I think like others have said people have a lot more information now than they have ever had and the information/social media age has really ballooned at the same time as a 20 year period of whole scale blood manipulation has come to light.
However information isn't always accurate and neither is the analysis of it - you only have to look at Western news outlets to work this out. So broadly speaking you either take what you are told as gospel, question some of it or question all of it. Or jump to conclusions based on nothing but a hunch.
Most sensible people draw their own conclusions and avid cycling fans are simply cynical to a lesser or greater degree after two decades of what have now been shown to be a 90% doped peloton. This cynicism is only compounded by the fact that since the BP in 2008, claims by riders and the UCI that the sport is cleaner have been shown to be total BS. The UCI has tried to draw a line under it with the CIRC (that was then this is now, we are all clean etc etc) and the public are like "nice try, you are clean when we as fans decide you are clean", hence the behaviour at the Tour by previously duped fans.

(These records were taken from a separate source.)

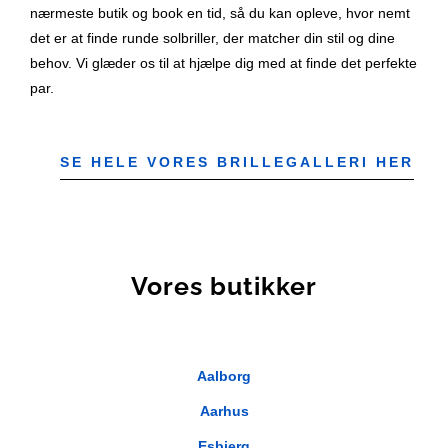
nærmeste butik og book en tid, så du kan opleve, hvor nemt
det er at finde runde solbriller, der matcher din stil og dine
behov. Vi glæder os til at hjælpe dig med at finde det perfekte
par.
SE HELE VORES BRILLEGALLERI HER
Vores butikker
Aalborg
Aarhus
Esbjerg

My personal view? I enjoy cycling in 2016 (not as much as I used to) but I see it for what it is - a Professional Circus. The reality is that in all walks of life (including sport) people are looking for an advantage, it doesn't make it right but it happens and it will always happen particularly if there is money involved.
If you look back through cycling, it has always been a magnet for eccentrics and unusual individuals and as a sport it operates within its own bizarre set of rules, rituals, etiquette and traditions. Take safety as one example, its unsafe not to have a race radio but its safe to hold onto a car doing 60kph??
The biggest problem I see in cycling is its obsession/dependency on medical assistance legal, illegal, banned or not banned. The smokescreen of "physiology" has further muddied the waters as it creates a grey area of what is "legal" but a the same time questionable.
Even the big "clean" teams are pushing the envelope of "cleanliness". You only have to see the furore around TUE's with Sky the other year and they Argos Shimano documentary with a physician brandishing a fistful of "legal" medication to get riders to the finish line each day.
Why does a team of 30 riders need 4 doctors when the average human being goes to the Dr once a year if that?
What would a healthy individual say if he saw inside the bag of a Pro-Tour teams doctor and said doctor explained the various uses of medicinal products?
These are the questions that Brian Cookson should be asking.